Cell structure of bipartite mediangle graphs

TL;DR

This paper proves that bipartite mediangle graphs can be structured as contractible cell complexes, specifically as tope graphs of finitary Complexes of Oriented Matroids, linking graph theory with oriented matroid theory.

Contribution

It establishes that bipartite mediangle graphs are tope graphs of finitary COMs and characterizes the oriented matroids involved as simplicial OMs.

Findings

Bipartite mediangle graphs are tope graphs of finitary COMs.

The oriented matroids in these COMs are exactly the simplicial OMs.

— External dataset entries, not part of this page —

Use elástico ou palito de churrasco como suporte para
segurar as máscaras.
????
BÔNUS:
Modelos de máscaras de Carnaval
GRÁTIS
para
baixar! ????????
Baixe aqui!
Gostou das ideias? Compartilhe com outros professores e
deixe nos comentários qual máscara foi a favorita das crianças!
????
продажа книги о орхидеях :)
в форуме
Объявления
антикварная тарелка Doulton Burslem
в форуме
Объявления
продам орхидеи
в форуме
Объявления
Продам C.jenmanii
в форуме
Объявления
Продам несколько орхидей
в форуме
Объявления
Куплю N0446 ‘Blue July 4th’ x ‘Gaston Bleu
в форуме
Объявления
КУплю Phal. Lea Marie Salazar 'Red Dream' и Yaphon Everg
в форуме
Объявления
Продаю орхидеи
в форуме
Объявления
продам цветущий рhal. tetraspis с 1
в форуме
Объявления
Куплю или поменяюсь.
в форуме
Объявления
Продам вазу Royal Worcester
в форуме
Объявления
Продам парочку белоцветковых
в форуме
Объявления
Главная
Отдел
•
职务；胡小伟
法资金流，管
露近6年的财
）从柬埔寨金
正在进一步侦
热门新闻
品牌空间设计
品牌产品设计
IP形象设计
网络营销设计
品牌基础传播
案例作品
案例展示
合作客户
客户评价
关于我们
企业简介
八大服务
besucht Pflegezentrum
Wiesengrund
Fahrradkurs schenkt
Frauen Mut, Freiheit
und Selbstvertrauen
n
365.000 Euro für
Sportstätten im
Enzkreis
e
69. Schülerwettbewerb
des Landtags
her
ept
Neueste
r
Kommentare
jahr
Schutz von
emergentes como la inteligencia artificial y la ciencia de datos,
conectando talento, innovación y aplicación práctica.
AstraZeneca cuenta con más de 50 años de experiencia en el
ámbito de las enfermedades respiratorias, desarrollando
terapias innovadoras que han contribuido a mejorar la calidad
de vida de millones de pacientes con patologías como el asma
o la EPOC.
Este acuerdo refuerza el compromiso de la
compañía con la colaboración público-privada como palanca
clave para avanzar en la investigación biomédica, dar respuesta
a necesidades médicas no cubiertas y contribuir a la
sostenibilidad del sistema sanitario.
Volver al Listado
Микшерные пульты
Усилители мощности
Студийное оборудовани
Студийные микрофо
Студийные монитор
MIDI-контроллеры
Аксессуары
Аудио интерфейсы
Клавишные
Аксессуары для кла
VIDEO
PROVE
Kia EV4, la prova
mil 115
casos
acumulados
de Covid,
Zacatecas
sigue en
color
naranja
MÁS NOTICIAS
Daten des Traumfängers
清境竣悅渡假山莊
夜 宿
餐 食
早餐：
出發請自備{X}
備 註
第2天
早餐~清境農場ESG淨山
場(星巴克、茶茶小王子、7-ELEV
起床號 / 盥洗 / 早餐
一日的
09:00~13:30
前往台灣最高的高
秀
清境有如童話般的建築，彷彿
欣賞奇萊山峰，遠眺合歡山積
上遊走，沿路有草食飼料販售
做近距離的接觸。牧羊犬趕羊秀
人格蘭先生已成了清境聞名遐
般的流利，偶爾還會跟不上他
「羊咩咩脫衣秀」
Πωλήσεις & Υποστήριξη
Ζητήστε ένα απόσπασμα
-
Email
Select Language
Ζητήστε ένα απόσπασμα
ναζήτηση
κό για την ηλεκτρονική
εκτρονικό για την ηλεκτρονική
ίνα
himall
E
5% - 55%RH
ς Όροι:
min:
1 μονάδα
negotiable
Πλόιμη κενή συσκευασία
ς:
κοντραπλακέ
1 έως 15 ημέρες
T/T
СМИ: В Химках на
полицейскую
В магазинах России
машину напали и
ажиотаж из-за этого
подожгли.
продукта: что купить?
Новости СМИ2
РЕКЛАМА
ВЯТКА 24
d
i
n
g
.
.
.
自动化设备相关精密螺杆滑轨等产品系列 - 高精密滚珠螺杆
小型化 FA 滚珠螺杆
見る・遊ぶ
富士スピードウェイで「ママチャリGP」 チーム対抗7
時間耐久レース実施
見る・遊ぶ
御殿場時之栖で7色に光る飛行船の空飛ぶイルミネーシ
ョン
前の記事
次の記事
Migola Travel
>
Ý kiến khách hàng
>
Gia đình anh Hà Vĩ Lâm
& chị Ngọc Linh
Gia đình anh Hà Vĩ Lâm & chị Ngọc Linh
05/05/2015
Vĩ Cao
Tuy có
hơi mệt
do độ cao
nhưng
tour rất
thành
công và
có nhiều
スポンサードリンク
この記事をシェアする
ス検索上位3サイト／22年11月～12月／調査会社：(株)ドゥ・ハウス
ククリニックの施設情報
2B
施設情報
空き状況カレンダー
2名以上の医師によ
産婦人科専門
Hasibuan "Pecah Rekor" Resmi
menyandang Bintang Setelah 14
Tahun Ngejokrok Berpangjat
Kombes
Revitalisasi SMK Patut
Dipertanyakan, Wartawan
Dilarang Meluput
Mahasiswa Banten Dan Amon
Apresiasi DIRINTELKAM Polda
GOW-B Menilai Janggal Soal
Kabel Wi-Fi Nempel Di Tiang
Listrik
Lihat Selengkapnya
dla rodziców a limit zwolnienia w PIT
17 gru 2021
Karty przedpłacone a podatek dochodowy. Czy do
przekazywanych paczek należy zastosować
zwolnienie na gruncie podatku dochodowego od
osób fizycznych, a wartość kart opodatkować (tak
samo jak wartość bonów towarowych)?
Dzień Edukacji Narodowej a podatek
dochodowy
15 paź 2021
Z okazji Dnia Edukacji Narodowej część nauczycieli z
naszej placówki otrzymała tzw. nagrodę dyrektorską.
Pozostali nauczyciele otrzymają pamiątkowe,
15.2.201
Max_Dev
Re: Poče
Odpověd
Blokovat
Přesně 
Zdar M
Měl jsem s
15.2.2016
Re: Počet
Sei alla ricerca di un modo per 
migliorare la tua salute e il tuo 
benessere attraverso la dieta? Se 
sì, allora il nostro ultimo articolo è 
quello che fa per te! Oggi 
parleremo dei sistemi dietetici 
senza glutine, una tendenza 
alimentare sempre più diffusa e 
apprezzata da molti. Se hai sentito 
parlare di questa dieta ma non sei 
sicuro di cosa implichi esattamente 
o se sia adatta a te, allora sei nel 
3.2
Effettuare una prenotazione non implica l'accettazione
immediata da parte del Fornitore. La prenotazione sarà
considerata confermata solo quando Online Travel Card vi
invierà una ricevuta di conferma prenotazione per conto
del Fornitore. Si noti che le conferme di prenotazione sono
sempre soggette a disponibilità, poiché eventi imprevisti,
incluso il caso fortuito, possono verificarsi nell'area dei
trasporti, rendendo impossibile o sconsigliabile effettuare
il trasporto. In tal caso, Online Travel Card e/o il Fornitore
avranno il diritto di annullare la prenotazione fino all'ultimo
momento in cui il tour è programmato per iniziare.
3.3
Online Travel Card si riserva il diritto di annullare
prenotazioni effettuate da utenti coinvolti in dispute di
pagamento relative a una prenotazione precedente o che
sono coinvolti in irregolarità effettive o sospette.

Provides a positive answer to Genevois's question about the cell complex structure.

Abstract

Genevois introduced and investigated mediangle graphs as a common generalization of median graphs (1-sekeleta of CAT(0) cube complexes) and Coxeter graphs (Cayley graphs of Coxeter systems) and studied groups acting on them. He asked if mediangle graphs can be endowed with the structure of a contractible cell complex. We answer this in the affirmative by proving that bipartite mediangle graphs are tope graphs of finitary Complexes of Oriented Matroids (COMs). We also show that the oriented matroids (OMs) constituting the cells of COMs arising from bipartite mediangle graphs are exactly the simplicial OMs.